W. BRYCE BENNETT and DEBORAH A. BENNETT, H/W 0.1368 ACRES OF LAND (5,959.01 square feet), more or less, as a Permanent Taking; 1.1368 ACRES OF LAND (52,019 square feet), more less as a Permanent Easement, situate in New Castle County, State of Delaware, Defendants Below, Appellants, v. STATE OF DELAWARE, upon the Relation of the Secretary of the Department of Transportation, Plaintiff Below, Appellee.

No. 125, 2000.Supreme Court of Delaware.
Decided: June 2, 2000.

Superior Court of the State of Delaware in and for New Castle County; C.A. No. 99C-09-262.

AFFIRMED IN PART AND REMANDED.

Unpublished Opinion is below.

W. BRYCE BENNETT and DEBORAH A. BENNETT, H/W 0.1368 ACRES OF LAND (5,959.01 square feet), more or less, as a Permanent Taking; 1.1368 ACRES OF LAND (52,019 square feet), more less as a Permanent Easement, situate in New Castle County, State of Delaware, Defendants Below, Appellants, v. STATE OF DELAWARE, upon the Relation of the Secretary of the Department of Transportation, Plaintiff Below, Appellee. No. 125, 2000. In the Supreme Court of the State of Delaware. Submitted: May 23, 2000. Decided: June 2, 2000.
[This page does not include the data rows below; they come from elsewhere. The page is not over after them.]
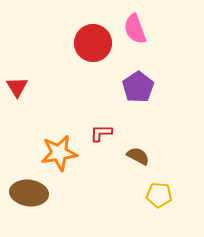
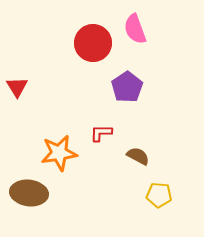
purple pentagon: moved 11 px left
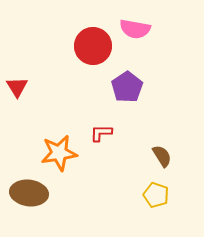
pink semicircle: rotated 60 degrees counterclockwise
red circle: moved 3 px down
brown semicircle: moved 24 px right; rotated 30 degrees clockwise
yellow pentagon: moved 3 px left; rotated 15 degrees clockwise
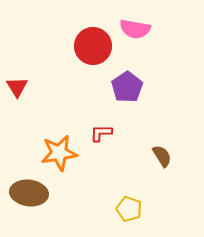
yellow pentagon: moved 27 px left, 14 px down
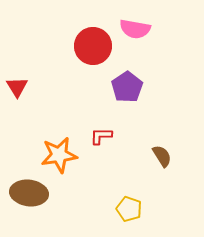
red L-shape: moved 3 px down
orange star: moved 2 px down
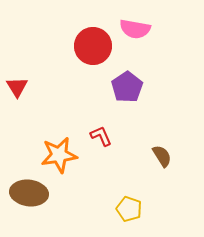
red L-shape: rotated 65 degrees clockwise
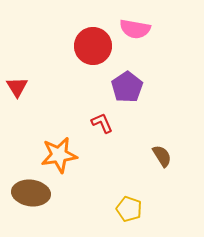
red L-shape: moved 1 px right, 13 px up
brown ellipse: moved 2 px right
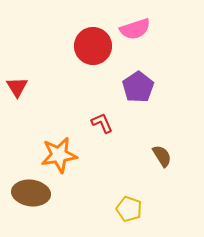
pink semicircle: rotated 28 degrees counterclockwise
purple pentagon: moved 11 px right
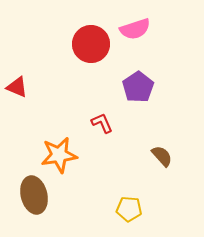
red circle: moved 2 px left, 2 px up
red triangle: rotated 35 degrees counterclockwise
brown semicircle: rotated 10 degrees counterclockwise
brown ellipse: moved 3 px right, 2 px down; rotated 69 degrees clockwise
yellow pentagon: rotated 15 degrees counterclockwise
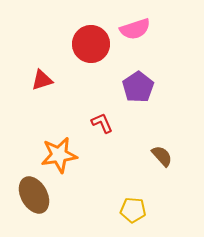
red triangle: moved 25 px right, 7 px up; rotated 40 degrees counterclockwise
brown ellipse: rotated 15 degrees counterclockwise
yellow pentagon: moved 4 px right, 1 px down
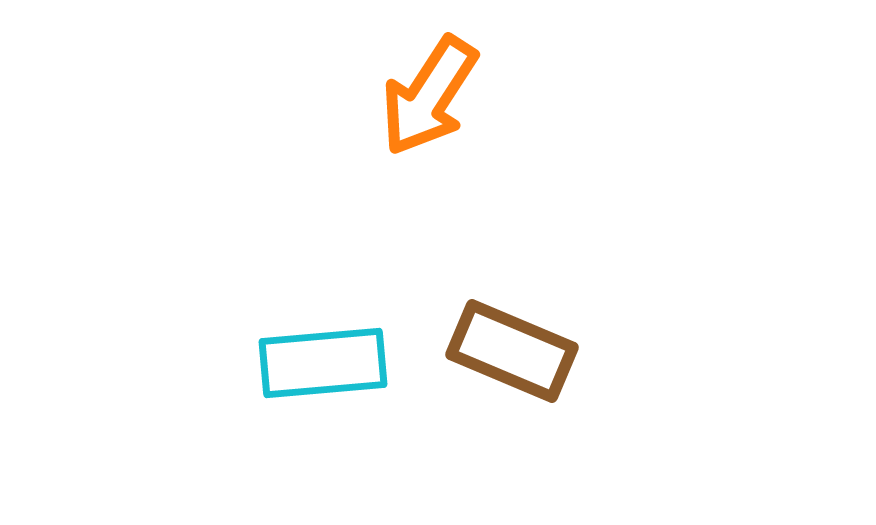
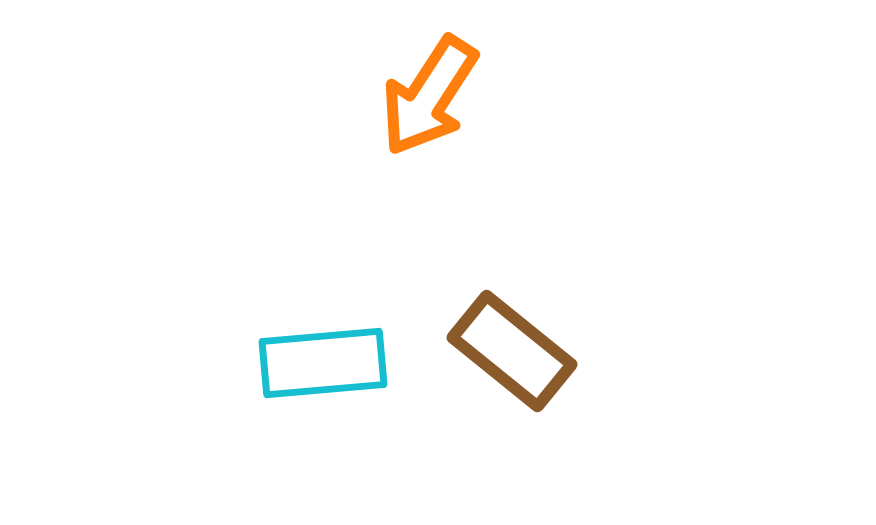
brown rectangle: rotated 16 degrees clockwise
Superior Court of the State of Delaware in and for New Castle County; C.A. No. 99C-09-262.

Before WALSH, HOLLAND, and HARTNETT, Justices.

ORDER
This 2nd day of June 2000, upon consideration of the briefs of the parties and the bench ruling of the Superior Court on February 25, 2000, it appears to the Court that:

1. This is an interlocutory appeal from two rulings of the Superior Court.
2. The first ruling was the denial by the Superior Court of appellants’ motion to vacate an Order of Possession entered in this land condemnation action on October 22, 1999.
3. The appellants have not shown that the Superior Court abused its discretion in denying the motion to vacate the Order of Possession. The Order of Possession was not void, it was not the result of a mistake, and the Bennetts had sufficient notice of the hearing on the motion for an Order of Possession, but chose not to appear and oppose it. Nor has there been any showing of any extraordinary circumstances. Superior Court Rule 60(b).
4. It is clear from the Superior Court’s decision that the motion to deny without prejudice Bennetts’ motion to dismiss the complaint is an interlocutory order. It is also clear that none of the criteria set forth in Superior Court Rule 42 are present and there is no exceptional circumstance that would justify a ruling by us on that issue at this stage of the proceedings.

NOW, THEREFORE, IT IS ORDERED that the judgment of the Superior Court be, and the same hereby is, AFFIRMED IN PART and REMANDED. Jurisdiction is not retained.